If it is not a "real" webapplication but more a HTML page displayed/generated from local disk/local application, then you should really not use the <base> tag. Or if it includes 3rd party code/library with uncontrollable context in the generated links, then you should indeed also not use the <base> tag.

BalusC
Do you have issues with the hash fragment ( # ) using base?
Tchalvak
What if you use XHTML and write a self closing base tag? <base ... /> Will there be a problem?
cherouvim
@cherouvim: No, there will be no problems.
BalusC
There are, in fact, some major consistency issues that arise through use of the base tag when using hashes and href='' links that I found out after more extensive use on my own codebase. See the answer I have added below.
Tchalvak
Just use `a href="${scriptname}#anchor"` as you already found out yourself. All relative links are relative to the `<base>`, not to the current request URI (as default, without `<base>`). You also need to change the "normal" links, why would you not need to change the anchors as well? :)
BalusC
Yes, fixing href='#' and href='' by using dynamic variables is just an inconvenience, though that is part of the work that the base tag is useful for trying to avoid. The major problem really arises when a third party library that creates links that depend on the default behavior of # or '' and are used on a page with a `<base>` tag.
Tchalvak
Sorry, I shouldn't really say "consistency issues" in the above comment, because ironically the base tag is very consistent, it's actually the anchor tag that has subtle differences in usage, but the difference between the two did throw me for a loop after I had started using it heavily. For this reason I think it's important to highlight the subtle differences that may also throw others, so I'll probably change the accepted answer to make those issues pop. Not a reflection of your (+1) answer, just want to let others avoid the "discovery, dismay, dejection" cycle that I went through. :p
Tchalvak
This is also fixable with JS, here's a blog which also contains other solutions in the comments: http://www.ilikespam.com/blog/using-base-href-with-anchors
BalusC
A: 

Well, wait a minute. I don't think the base tag deserves this bad reputation.
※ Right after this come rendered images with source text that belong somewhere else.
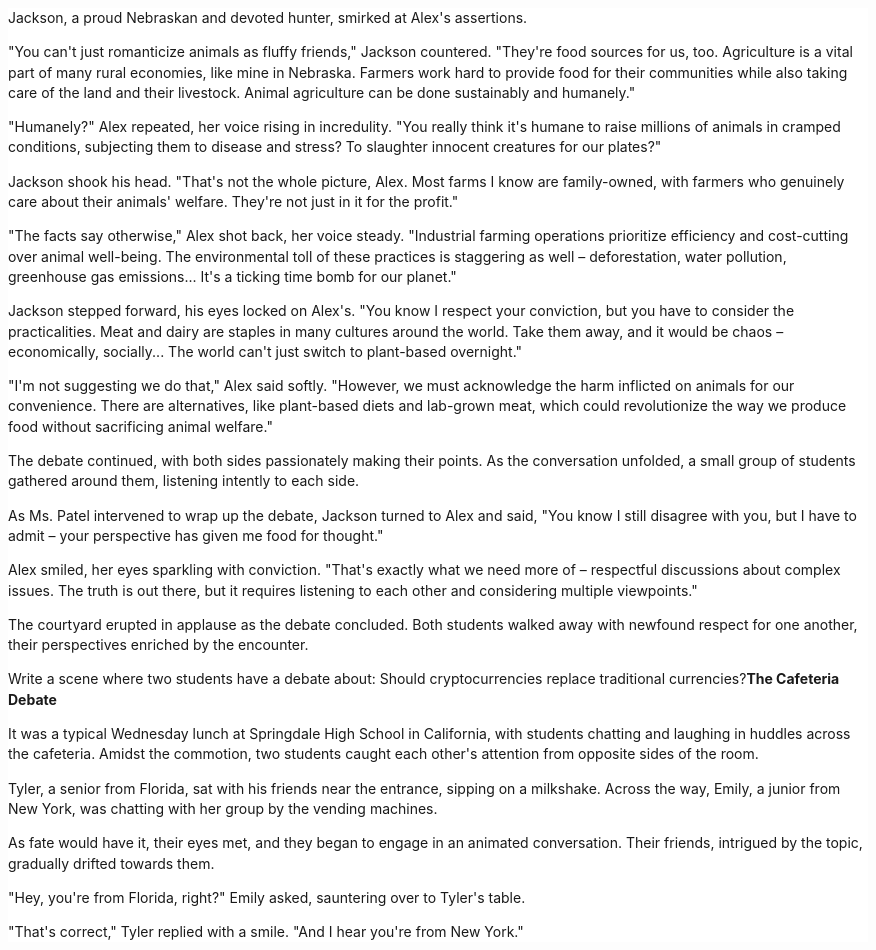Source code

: Jackson, a proud Nebraskan and devoted hunter, smirked at Alex's assertions.

"You can't just romanticize animals as fluffy friends," Jackson countered. "They're food sources for us, too. Agriculture is a vital part of many rural economies, like mine in Nebraska. Farmers work hard to provide food for their communities while also taking care of the land and their livestock. Animal agriculture can be done sustainably and humanely."

"Humanely?" Alex repeated, her voice rising in incredulity. "You really think it's humane to raise millions of animals in cramped conditions, subjecting them to disease and stress? To slaughter innocent creatures for our plates?"

Jackson shook his head. "That's not the whole picture, Alex. Most farms I know are family-owned, with farmers who genuinely care about their animals' welfare. They're not just in it for the profit."

"The facts say otherwise," Alex shot back, her voice steady. "Industrial farming operations prioritize efficiency and cost-cutting over animal well-being. The environmental toll of these practices is staggering as well – deforestation, water pollution, greenhouse gas emissions... It's a ticking time bomb for our planet."

Jackson stepped forward, his eyes locked on Alex's. "You know I respect your conviction, but you have to consider the practicalities. Meat and dairy are staples in many cultures around the world. Take them away, and it would be chaos – economically, socially... The world can't just switch to plant-based overnight."

"I'm not suggesting we do that," Alex said softly. "However, we must acknowledge the harm inflicted on animals for our convenience. There are alternatives, like plant-based diets and lab-grown meat, which could revolutionize the way we produce food without sacrificing animal welfare."

The debate continued, with both sides passionately making their points. As the conversation unfolded, a small group of students gathered around them, listening intently to each side.

As Ms. Patel intervened to wrap up the debate, Jackson turned to Alex and said, "You know I still disagree with you, but I have to admit – your perspective has given me food for thought."

Alex smiled, her eyes sparkling with conviction. "That's exactly what we need more of – respectful discussions about complex issues. The truth is out there, but it requires listening to each other and considering multiple viewpoints."

The courtyard erupted in applause as the debate concluded. Both students walked away with newfound respect for one another, their perspectives enriched by the encounter.
<end>

Write a scene where two students have a debate about: Should cryptocurrencies replace traditional currencies?<start>**The Cafeteria Debate**

It was a typical Wednesday lunch at Springdale High School in California, with students chatting and laughing in huddles across the cafeteria. Amidst the commotion, two students caught each other's attention from opposite sides of the room.

Tyler, a senior from Florida, sat with his friends near the entrance, sipping on a milkshake. Across the way, Emily, a junior from New York, was chatting with her group by the vending machines.

As fate would have it, their eyes met, and they began to engage in an animated conversation. Their friends, intrigued by the topic, gradually drifted towards them.

"Hey, you're from Florida, right?" Emily asked, sauntering over to Tyler's table.

"That's correct," Tyler replied with a smile. "And I hear you're from New York."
The nice thing about the base tag is that it enables you to do complex URL rewrites with less hassle.

Here's an example. You decide to move http://mysite.com/product/category/thisproduct to http://mysite.com/product/thisproduct. You change your .htaccess file to rewrite the first URL to the second URL.

With the base tag in place, you do your .htaccess rewrite and that's it. No problem. But without the base tag, all of your relative links will break.

URL rewrites are often necessary, because tweaking them can help your site's architecture and search engine visibility. True, you'll need workarounds for the "#" and '' problems that folks mentioned. But the base tag deserves a place in the toolkit.

Summer
From my view, the problem is future-proofing it. If you use the base tag on a page, all other libraries that interact with the page will be affected by the base tag, including third party libraries that might rely on the default behavior of the naked anchor tag or hashs.